Overall guidelines for a member equity system
- Shares must be clearly defined as the property of the members. If the co-op allows more than one individual per membership, their shares must be clearly defined as joint (non-dividable) property. The co-op should avoid becoming an arbiter in property disputes.
- The co-op must issue evidence of members’ investment and holding in the co-op. Generally membership cards are sufficient. Some states require co-ops to issue member certificates .
- The co-op should set one reasonable investment requirement of all members — not different levels of investment for individuals, households, seniors, low-income members, etc. Membership requirement and benefits not be changed often as members find such change very unsettling. Avoid referring to “lifetime memberships” since the co-op might sometime need to change its required member investment. Be realistic about the co-op’s future capital needs. Set the share requirement to meet the co-op’s needs for at least 10 years.
- Create several simple payment options for members. Don’t require full payment upon joining, unless you have no other way to finance a start-up. Consider charging an annual processing fee ($3 – 5) for those members who make payments over time. The fee will cover administrative costs and will encourage members to pay in full upon joining.
- It’s reasonable to assess fees for keeping track of memberships. Options include an application fee or fee for processing a request for termination of membership.
- Member shares should be fully redeemable (refundable) upon termination of membership (the co-op will repurchase a members’ shares) However, repurchase of shares should be contingent upon replacement. For example, the co-opt might total new share investment each month and process repurchase requests up to that amount. This system helps the co-op avoid heavy seasonal outflows of capital. For a start-up, it’s most common to state that the co-op will be unable to repurchase shares until at least two years after operations begin.

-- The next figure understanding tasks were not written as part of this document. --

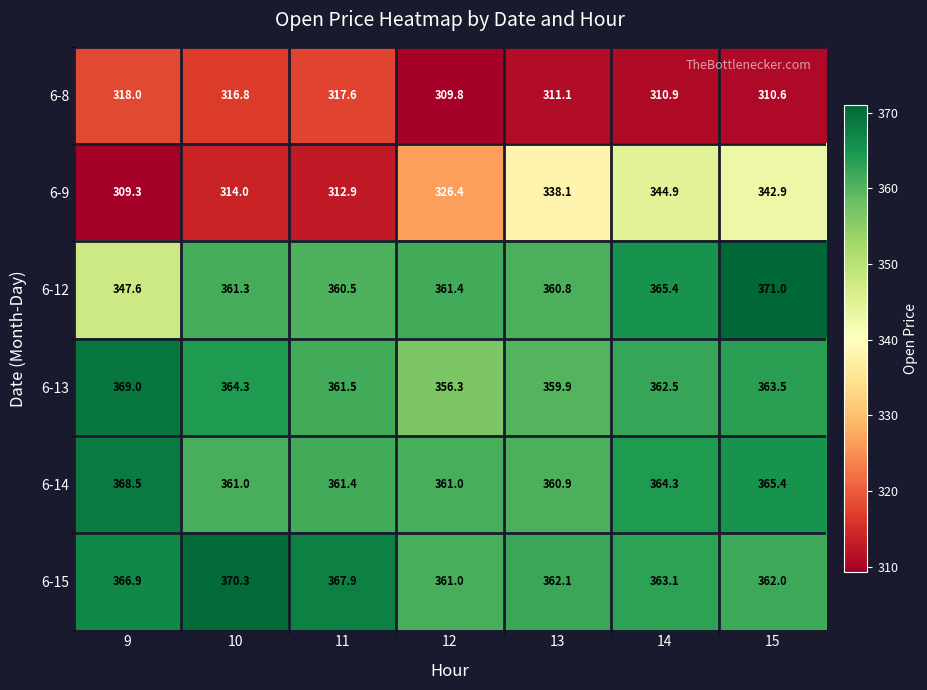

What is the smallest value displayed?

309.3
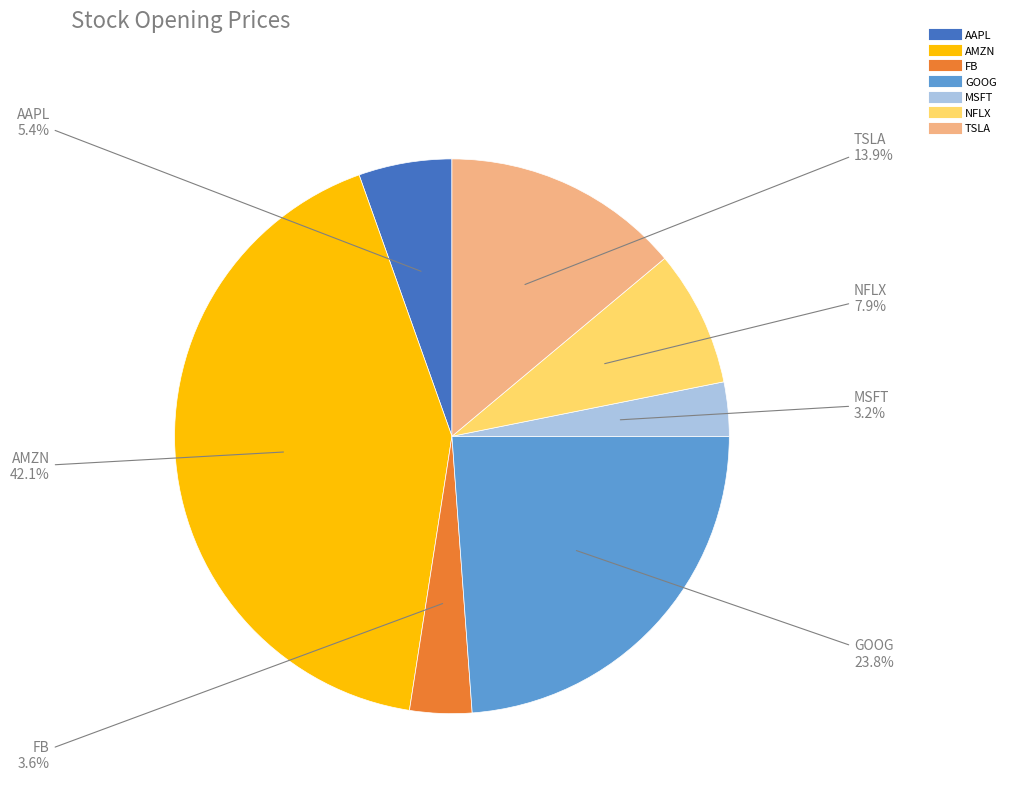

Between AAPL and MSFT, which is larger?

AAPL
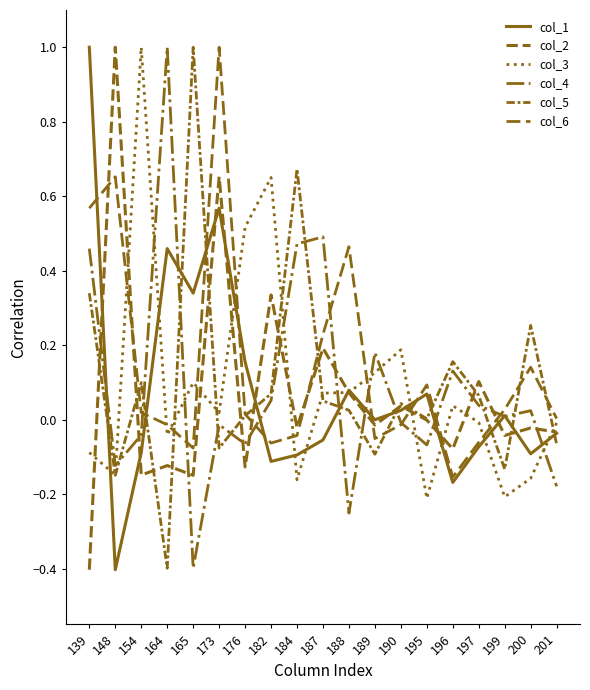

How many values in the col_3 series exceed 0?

10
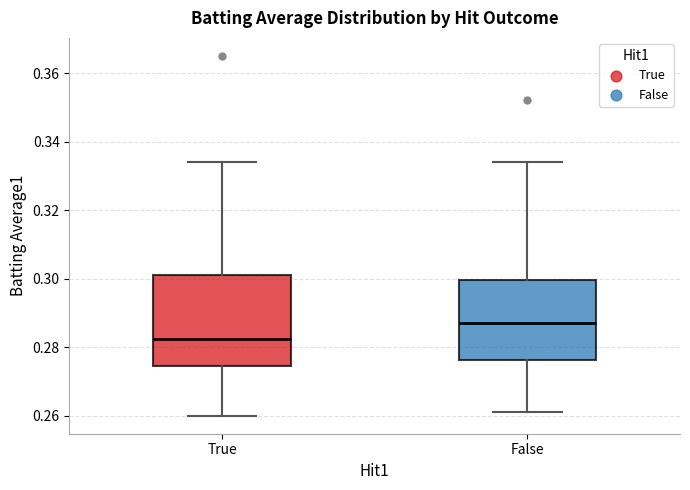

Comparing the boxes themselves (not the whiskers), which one is the tallest?

True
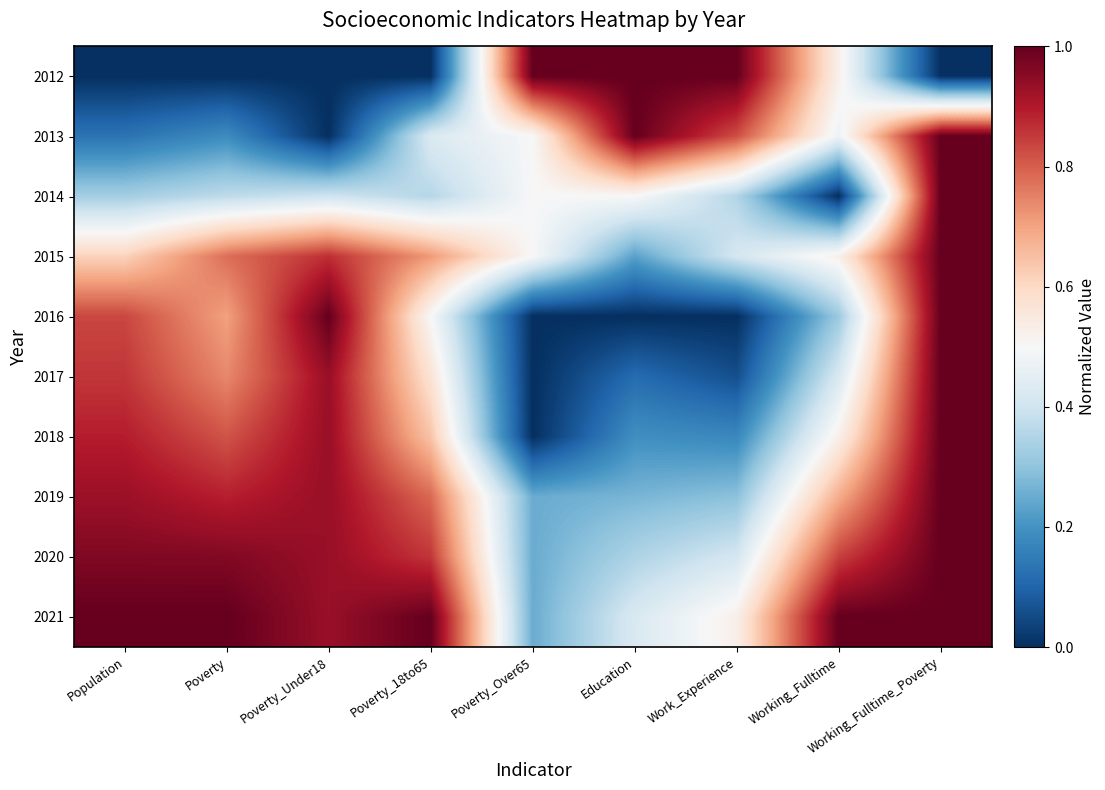

Reading left to right, list all the values displayed in this chart.

2012: Population=0.0	Poverty=0.0	Poverty_Under18=0.0	Poverty_18to65=0.0	Poverty_Over65=1.0	Education=1.0	Work_Experience=1.0	Working_Fulltime=0.5	Working_Fulltime_Poverty=0.0
2013: Population=0.1	Poverty=0.2	Poverty_Under18=0.0	Poverty_18to65=0.4	Poverty_Over65=0.5	Education=1.0	Work_Experience=0.8	Working_Fulltime=0.5	Working_Fulltime_Poverty=1.0
2014: Population=0.3	Poverty=0.4	Poverty_Under18=0.4	Poverty_18to65=0.4	Poverty_Over65=0.5	Education=0.5	Work_Experience=0.4	Working_Fulltime=0.0	Working_Fulltime_Poverty=1.0
2015: Population=0.6	Poverty=0.8	Poverty_Under18=0.9	Poverty_18to65=0.7	Poverty_Over65=0.5	Education=0.2	Work_Experience=0.4	Working_Fulltime=0.5	Working_Fulltime_Poverty=1.0
2016: Population=0.8	Poverty=0.7	Poverty_Under18=1.0	Poverty_18to65=0.5	Poverty_Over65=0.0	Education=0.0	Work_Experience=0.0	Working_Fulltime=0.3	Working_Fulltime_Poverty=1.0
2017: Population=0.9	Poverty=0.7	Poverty_Under18=0.9	Poverty_18to65=0.6	Poverty_Over65=0.0	Education=0.1	Work_Experience=0.1	Working_Fulltime=0.4	Working_Fulltime_Poverty=1.0
2018: Population=0.9	Poverty=0.8	Poverty_Under18=0.9	Poverty_18to65=0.6	Poverty_Over65=0.0	Education=0.2	Work_Experience=0.2	Working_Fulltime=0.5	Working_Fulltime_Poverty=1.0
2019: Population=0.9	Poverty=0.9	Poverty_Under18=0.9	Poverty_18to65=0.8	Poverty_Over65=0.2	Education=0.3	Work_Experience=0.3	Working_Fulltime=0.7	Working_Fulltime_Poverty=1.0
2020: Population=1.0	Poverty=1.0	Poverty_Under18=0.9	Poverty_18to65=0.9	Poverty_Over65=0.2	Education=0.3	Work_Experience=0.4	Working_Fulltime=0.8	Working_Fulltime_Poverty=1.0
2021: Population=1.0	Poverty=1.0	Poverty_Under18=0.9	Poverty_18to65=1.0	Poverty_Over65=0.2	Education=0.4	Work_Experience=0.5	Working_Fulltime=1.0	Working_Fulltime_Poverty=1.0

- Member shares represent an investment in the co-op, like stock in a corporation. However, when established correctly, member shares should not be subject to securities regulations. Make sure that a lawyer familiar with co-op securities laws reviews your bylaws and membership documents.
- Keep the membership system simple, so members will be able to understand it and staff will be able to accurately explain it. Keep administrative systems simple as well.
- New member should be eligible for all member benefits (including voting) as soon as the membership application has been processed and approved.